INPUT DATA START
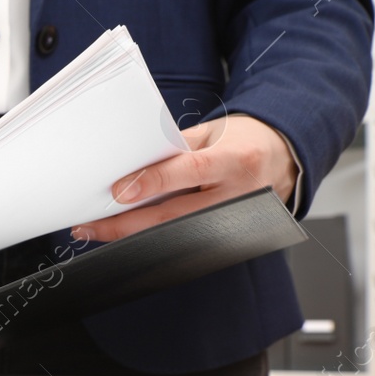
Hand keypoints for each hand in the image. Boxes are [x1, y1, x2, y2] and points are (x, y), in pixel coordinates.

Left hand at [71, 114, 297, 242]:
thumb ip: (175, 148)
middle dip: (126, 224)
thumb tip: (130, 164)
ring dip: (132, 236)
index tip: (118, 191)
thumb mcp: (213, 132)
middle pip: (174, 216)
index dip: (152, 181)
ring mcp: (236, 222)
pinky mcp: (230, 238)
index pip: (190, 171)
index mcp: (235, 159)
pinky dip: (153, 241)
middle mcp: (238, 195)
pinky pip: (185, 242)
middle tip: (89, 225)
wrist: (285, 159)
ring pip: (175, 236)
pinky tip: (127, 237)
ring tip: (98, 232)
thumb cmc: (244, 141)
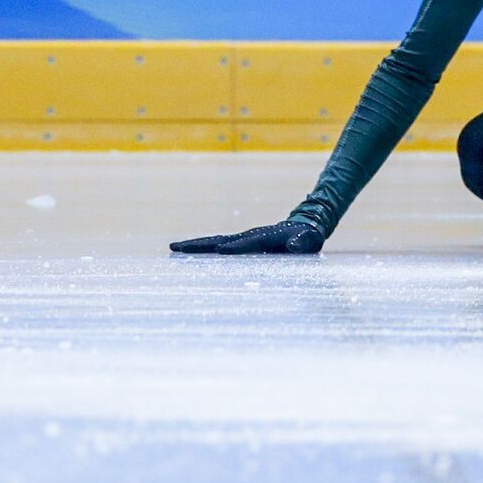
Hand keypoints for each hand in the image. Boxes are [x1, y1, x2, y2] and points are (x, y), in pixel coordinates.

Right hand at [170, 218, 325, 254]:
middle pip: (221, 239)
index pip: (247, 244)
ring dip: (195, 246)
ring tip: (174, 248)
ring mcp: (243, 238)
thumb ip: (302, 243)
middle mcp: (250, 236)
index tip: (220, 251)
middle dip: (201, 244)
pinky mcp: (240, 242)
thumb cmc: (307, 238)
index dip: (236, 247)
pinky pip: (218, 246)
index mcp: (266, 237)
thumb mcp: (308, 241)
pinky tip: (188, 254)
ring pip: (215, 241)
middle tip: (177, 247)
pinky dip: (203, 249)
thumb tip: (296, 245)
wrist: (304, 228)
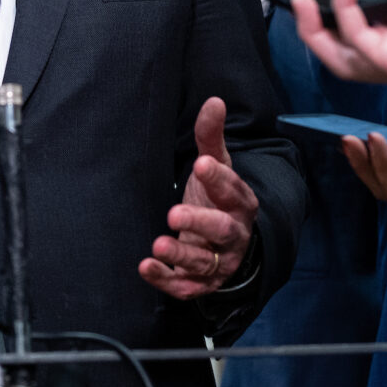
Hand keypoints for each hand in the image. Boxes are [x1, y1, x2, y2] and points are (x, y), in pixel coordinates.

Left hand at [138, 97, 258, 298]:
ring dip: (181, 254)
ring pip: (204, 261)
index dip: (219, 180)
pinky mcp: (202, 283)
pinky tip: (146, 266)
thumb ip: (211, 138)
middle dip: (200, 222)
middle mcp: (234, 234)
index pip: (234, 191)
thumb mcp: (215, 168)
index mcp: (240, 204)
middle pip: (223, 230)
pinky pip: (186, 286)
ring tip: (158, 244)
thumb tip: (214, 100)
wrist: (227, 247)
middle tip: (174, 213)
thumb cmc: (217, 200)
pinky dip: (167, 279)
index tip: (201, 165)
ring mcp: (219, 262)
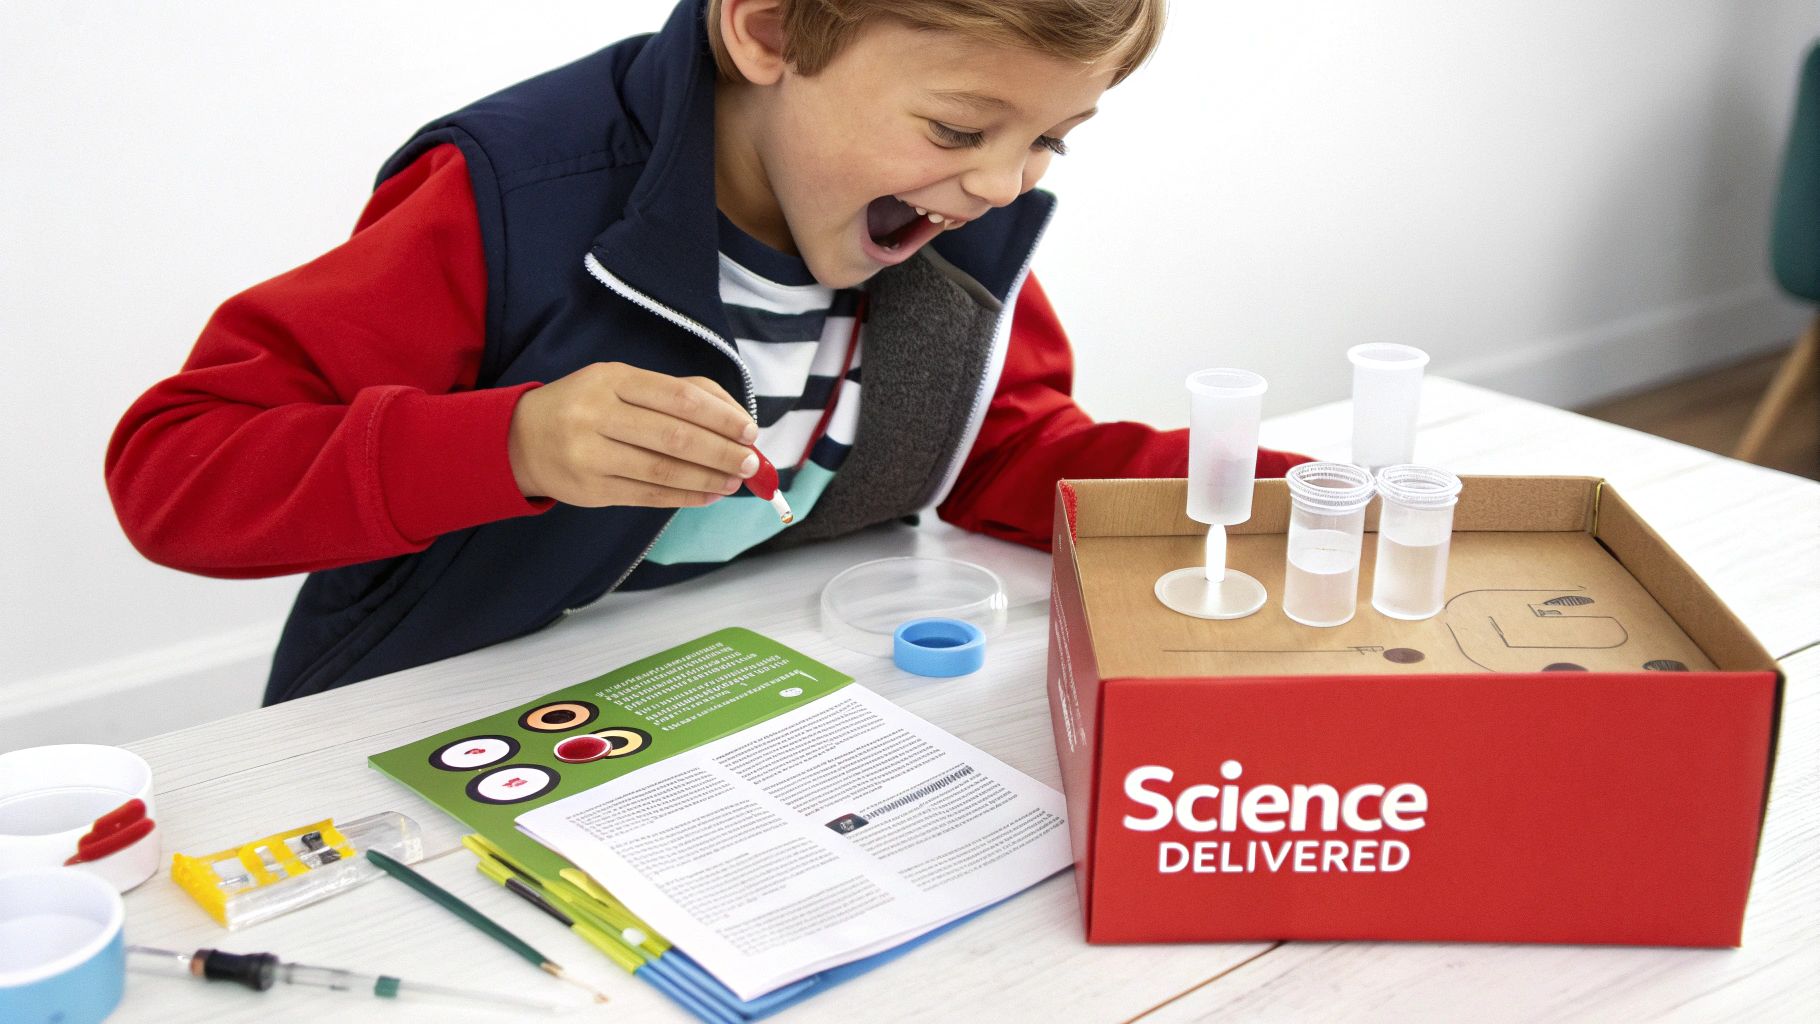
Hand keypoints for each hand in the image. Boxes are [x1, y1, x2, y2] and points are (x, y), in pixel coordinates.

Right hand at [506, 362, 759, 507]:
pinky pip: (648, 495)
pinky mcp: (591, 489)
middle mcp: (597, 414)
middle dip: (721, 452)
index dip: (720, 416)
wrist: (520, 439)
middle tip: (751, 463)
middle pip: (674, 436)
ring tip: (735, 482)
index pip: (678, 397)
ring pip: (663, 470)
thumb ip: (675, 393)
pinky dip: (685, 496)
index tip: (749, 431)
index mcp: (611, 379)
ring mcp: (590, 454)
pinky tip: (709, 494)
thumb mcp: (620, 382)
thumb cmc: (586, 405)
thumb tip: (734, 420)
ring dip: (708, 479)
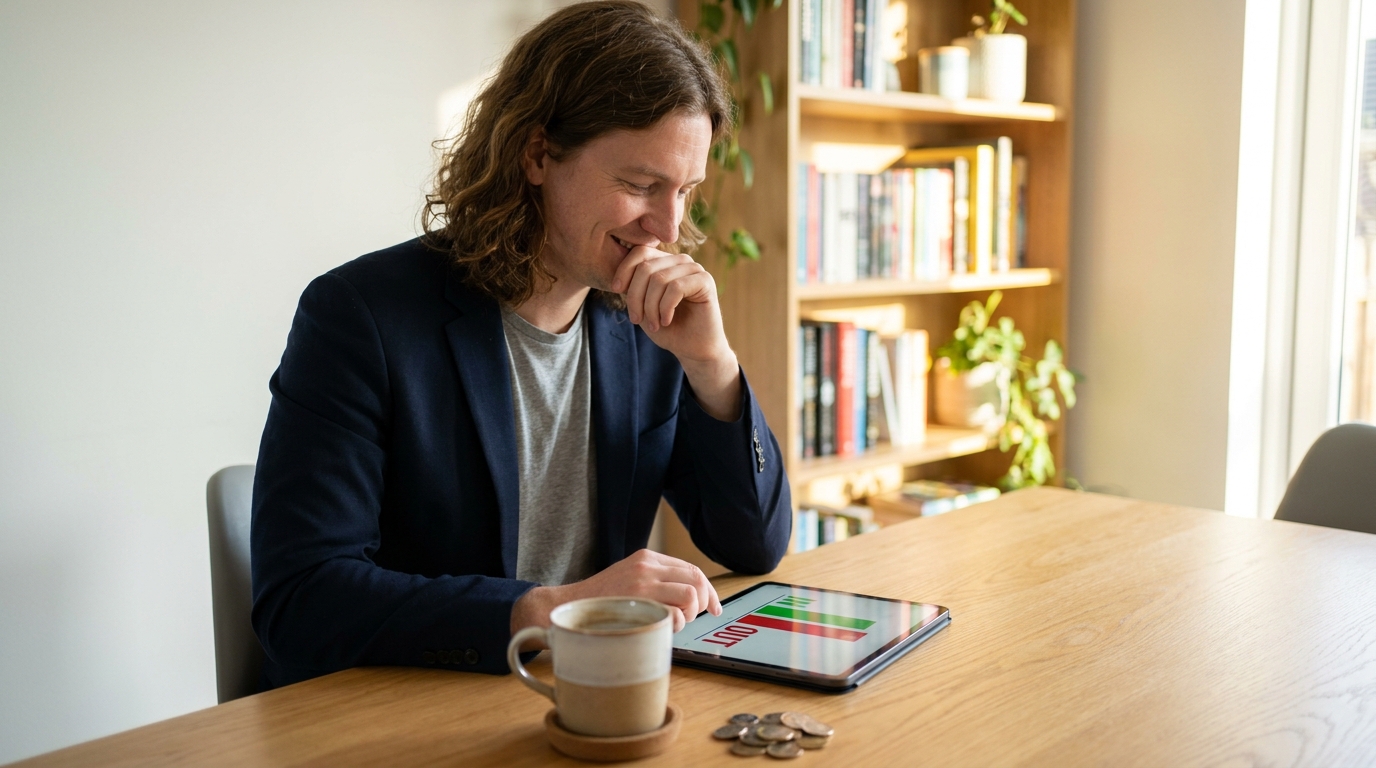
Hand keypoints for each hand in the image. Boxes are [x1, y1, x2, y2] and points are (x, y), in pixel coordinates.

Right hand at [511, 549, 721, 635]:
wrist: (565, 608)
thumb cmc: (600, 602)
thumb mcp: (630, 580)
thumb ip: (658, 583)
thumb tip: (692, 598)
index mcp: (648, 558)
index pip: (692, 570)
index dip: (709, 591)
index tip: (714, 607)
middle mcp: (648, 566)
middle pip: (697, 580)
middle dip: (703, 603)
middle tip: (694, 617)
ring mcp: (643, 582)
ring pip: (691, 595)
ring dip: (689, 615)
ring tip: (672, 623)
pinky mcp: (638, 602)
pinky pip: (675, 613)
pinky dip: (676, 625)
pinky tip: (660, 628)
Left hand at [610, 247, 726, 360]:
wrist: (692, 348)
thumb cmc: (666, 328)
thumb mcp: (641, 305)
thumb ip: (631, 286)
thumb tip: (618, 273)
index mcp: (665, 261)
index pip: (640, 252)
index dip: (624, 270)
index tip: (617, 290)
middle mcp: (680, 261)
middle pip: (646, 267)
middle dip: (636, 296)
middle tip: (636, 319)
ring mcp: (694, 269)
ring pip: (660, 279)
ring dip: (650, 307)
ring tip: (654, 324)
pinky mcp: (705, 281)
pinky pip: (676, 288)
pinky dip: (666, 308)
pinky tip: (666, 321)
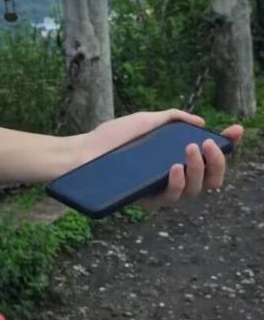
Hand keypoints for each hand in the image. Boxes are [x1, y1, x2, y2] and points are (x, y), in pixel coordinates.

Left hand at [71, 109, 242, 211]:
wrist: (81, 153)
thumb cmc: (111, 139)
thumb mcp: (144, 121)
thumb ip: (172, 118)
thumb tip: (200, 121)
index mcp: (176, 160)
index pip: (209, 159)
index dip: (227, 147)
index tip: (237, 130)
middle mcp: (172, 179)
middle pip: (210, 180)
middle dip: (217, 162)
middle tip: (210, 144)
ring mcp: (160, 192)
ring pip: (194, 191)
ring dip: (198, 170)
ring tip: (192, 149)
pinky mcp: (146, 202)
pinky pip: (170, 199)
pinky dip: (176, 183)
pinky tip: (174, 167)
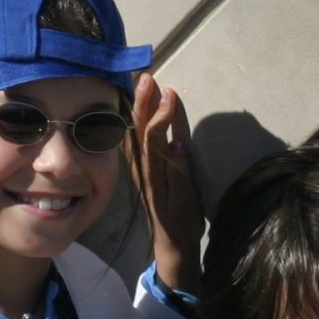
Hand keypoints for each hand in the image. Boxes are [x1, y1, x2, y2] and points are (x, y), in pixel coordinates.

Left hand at [131, 74, 201, 293]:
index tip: (170, 91)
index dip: (161, 113)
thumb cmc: (183, 223)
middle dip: (143, 100)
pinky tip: (131, 109)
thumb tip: (178, 144)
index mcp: (154, 172)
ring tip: (138, 83)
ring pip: (134, 131)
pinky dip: (133, 120)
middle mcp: (143, 167)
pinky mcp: (142, 169)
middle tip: (146, 75)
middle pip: (139, 128)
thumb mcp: (186, 203)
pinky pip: (133, 139)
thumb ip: (180, 174)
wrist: (171, 243)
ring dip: (136, 106)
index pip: (154, 136)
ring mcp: (140, 167)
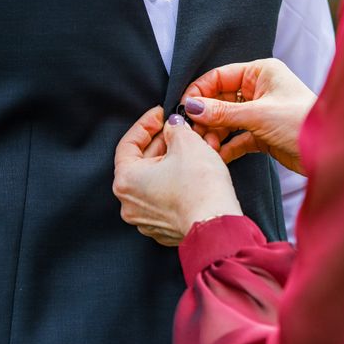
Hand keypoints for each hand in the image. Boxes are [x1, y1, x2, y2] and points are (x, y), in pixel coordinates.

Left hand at [113, 107, 242, 246]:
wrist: (217, 223)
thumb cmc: (200, 186)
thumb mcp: (187, 142)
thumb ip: (175, 128)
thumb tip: (173, 126)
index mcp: (126, 180)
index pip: (128, 143)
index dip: (147, 124)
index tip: (161, 115)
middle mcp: (130, 203)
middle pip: (143, 163)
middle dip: (164, 143)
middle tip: (181, 130)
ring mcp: (146, 219)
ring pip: (157, 181)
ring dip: (173, 163)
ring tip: (193, 149)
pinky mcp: (165, 228)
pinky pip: (167, 198)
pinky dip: (178, 183)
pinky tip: (195, 172)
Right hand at [182, 58, 316, 174]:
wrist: (330, 152)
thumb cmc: (301, 122)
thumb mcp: (258, 115)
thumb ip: (222, 112)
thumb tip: (191, 107)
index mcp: (261, 73)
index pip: (219, 77)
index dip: (200, 92)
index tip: (185, 109)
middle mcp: (260, 89)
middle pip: (220, 99)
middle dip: (206, 117)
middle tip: (194, 134)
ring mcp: (261, 112)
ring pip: (227, 120)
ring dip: (215, 133)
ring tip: (207, 147)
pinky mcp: (264, 134)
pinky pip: (238, 137)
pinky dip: (227, 146)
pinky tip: (218, 156)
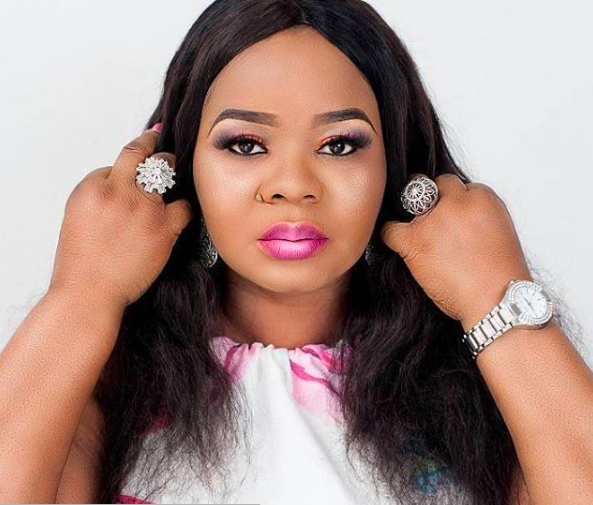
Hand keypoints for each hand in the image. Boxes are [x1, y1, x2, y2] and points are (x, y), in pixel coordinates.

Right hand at [49, 126, 193, 308]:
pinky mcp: (163, 228)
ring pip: (165, 170)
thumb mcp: (77, 216)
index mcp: (91, 188)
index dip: (127, 167)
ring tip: (173, 173)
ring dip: (170, 171)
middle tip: (160, 146)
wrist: (89, 293)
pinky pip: (184, 205)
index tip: (137, 162)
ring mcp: (142, 208)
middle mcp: (117, 192)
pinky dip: (184, 206)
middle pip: (141, 155)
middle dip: (152, 147)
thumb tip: (124, 181)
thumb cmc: (81, 262)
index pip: (115, 164)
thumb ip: (100, 194)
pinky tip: (179, 211)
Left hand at [380, 173, 532, 330]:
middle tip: (435, 226)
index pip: (458, 187)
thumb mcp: (498, 230)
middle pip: (436, 186)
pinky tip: (400, 245)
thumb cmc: (499, 275)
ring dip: (416, 219)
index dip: (453, 205)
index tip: (454, 222)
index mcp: (482, 197)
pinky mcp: (415, 240)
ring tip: (426, 243)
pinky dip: (392, 236)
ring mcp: (434, 220)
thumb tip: (452, 213)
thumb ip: (475, 214)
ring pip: (413, 202)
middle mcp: (457, 202)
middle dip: (434, 202)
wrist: (496, 301)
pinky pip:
INPUT DATA END
■ YOUR GOAL
Taking the line with "thumb cmc: (200, 186)" as the first and the line with "pinky tip: (218, 156)" as the last, retype that stretch of the data above exactly, with no other lines.

■ RESULT
thumb cmc: (200, 186)
thumb mcp: (187, 142)
thumb ip: (175, 128)
thumb tip: (173, 126)
index mcp: (126, 180)
index pip: (128, 143)
index dip: (147, 124)
index tip: (161, 115)
middle mcp: (130, 203)
middle pip: (143, 163)
middle dip: (164, 143)
middle tip: (181, 130)
ring mcp: (146, 219)
ring pip: (157, 181)
ring dip: (173, 163)
ring tip: (193, 149)
pinky mcp: (165, 228)
pinky pip: (167, 198)
pinky dip: (178, 183)
pinky tip: (195, 172)
Right hand at [182, 58, 316, 174]:
wrist: (330, 152)
thumb cmc: (301, 122)
thumb mcp: (258, 115)
thumb ip: (222, 112)
thumb tip: (191, 107)
index mcp: (261, 73)
index pip: (219, 77)
index dip: (200, 92)
index tip: (185, 109)
middle mcp: (260, 89)
middle pip: (220, 99)
middle dip: (206, 117)
middle tip: (194, 134)
ring mcp: (261, 112)
ring pip: (227, 120)
ring dip: (215, 133)
ring tip: (207, 147)
pinky mcp: (264, 134)
pinky pip: (238, 137)
pinky dip: (227, 146)
pinky tip: (218, 156)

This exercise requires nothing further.